Data Fusion-Enhanced Decision Transformer for Stable Cross-Domain Generalization
Guojian Wang, Quinson Hon, Xuyang Chen, Lin Zhao
TL;DR
DFDT addresses cross-domain generalization for Decision Transformer policies by explicitly restoring token-level stitchability across source and target dynamics. It fuses target data with selectively trusted source fragments using a two-level MMD+OT filtering framework, replaces brittle RTG with advantage-conditioned tokens, and employs a Q-guided regularizer to smooth trajectory junctions. Theoretical bounds connect value and policy gaps to stitchability radii and estimation errors, while experiments across gravity, kinematic, and morphology shifts show superior returns and improved sequence stability over strong offline RL and sequence baselines.
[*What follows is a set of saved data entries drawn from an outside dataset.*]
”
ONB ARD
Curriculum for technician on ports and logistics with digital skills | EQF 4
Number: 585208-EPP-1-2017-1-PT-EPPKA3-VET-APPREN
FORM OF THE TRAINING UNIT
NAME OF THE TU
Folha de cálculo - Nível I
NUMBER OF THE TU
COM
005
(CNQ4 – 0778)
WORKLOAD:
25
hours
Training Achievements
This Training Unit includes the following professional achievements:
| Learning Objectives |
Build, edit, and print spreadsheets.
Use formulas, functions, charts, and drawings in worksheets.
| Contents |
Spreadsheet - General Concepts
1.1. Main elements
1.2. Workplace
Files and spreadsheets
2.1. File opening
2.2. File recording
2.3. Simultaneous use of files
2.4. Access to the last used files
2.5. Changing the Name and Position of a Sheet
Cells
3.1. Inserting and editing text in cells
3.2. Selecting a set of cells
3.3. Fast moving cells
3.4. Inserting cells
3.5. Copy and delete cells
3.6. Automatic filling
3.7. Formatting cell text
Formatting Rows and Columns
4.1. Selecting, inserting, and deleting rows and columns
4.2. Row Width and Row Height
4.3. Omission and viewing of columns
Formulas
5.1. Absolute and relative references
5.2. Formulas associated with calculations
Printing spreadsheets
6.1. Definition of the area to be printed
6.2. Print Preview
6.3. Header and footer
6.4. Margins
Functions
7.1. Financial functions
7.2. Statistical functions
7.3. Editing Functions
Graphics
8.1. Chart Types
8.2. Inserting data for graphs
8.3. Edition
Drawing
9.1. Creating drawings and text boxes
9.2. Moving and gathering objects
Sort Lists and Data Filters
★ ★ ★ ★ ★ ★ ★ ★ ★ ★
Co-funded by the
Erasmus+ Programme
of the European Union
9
By operating in trajectory space with data-filtered fusion and advantage-based conditioning, DFDT offers a principled approach to robust cross-domain transfer in offline reinforcement learning.
Abstract
Cross-domain shifts present a significant challenge for decision transformer (DT) policies. Existing cross-domain policy adaptation methods typically rely on a single simple filtering criterion to select source trajectory fragments and stitch them together. They match either state structure or action feasibility. However, the selected fragments still have poor stitchability: state structures can misalign, the return-to-go (RTG) becomes incomparable when the reward or horizon changes, and actions may jump at trajectory junctions. As a result, RTG tokens lose continuity, which compromises DT's inference ability. To tackle these challenges, we propose Data Fusion-Enhanced Decision Transformer (DFDT), a compact pipeline that restores stitchability. Particularly, DFDT fuses scarce target data with selectively trusted source fragments via a two-level data filter, maximum mean discrepancy (MMD) mismatch for state-structure alignment, and optimal transport (OT) deviation for action feasibility. It then trains on a feasibility-weighted fusion distribution. Furthermore, DFDT replaces RTG tokens with advantage-conditioned tokens, which improves the continuity of the semantics in the token sequence. It also applies a $Q$-guided regularizer to suppress junction value and action jumps. Theoretically, we provide bounds that tie state value and policy performance gaps to the MMD-mismatch and OT-deviation measures, and show that the bounds tighten as these two measures shrink. We show that DFDT improves return and stability over strong offline RL and sequence-model baselines across gravity, kinematic, and morphology shifts on D4RL-style control tasks, and further corroborate these gains with token-stitching and sequence-semantics stability analyses.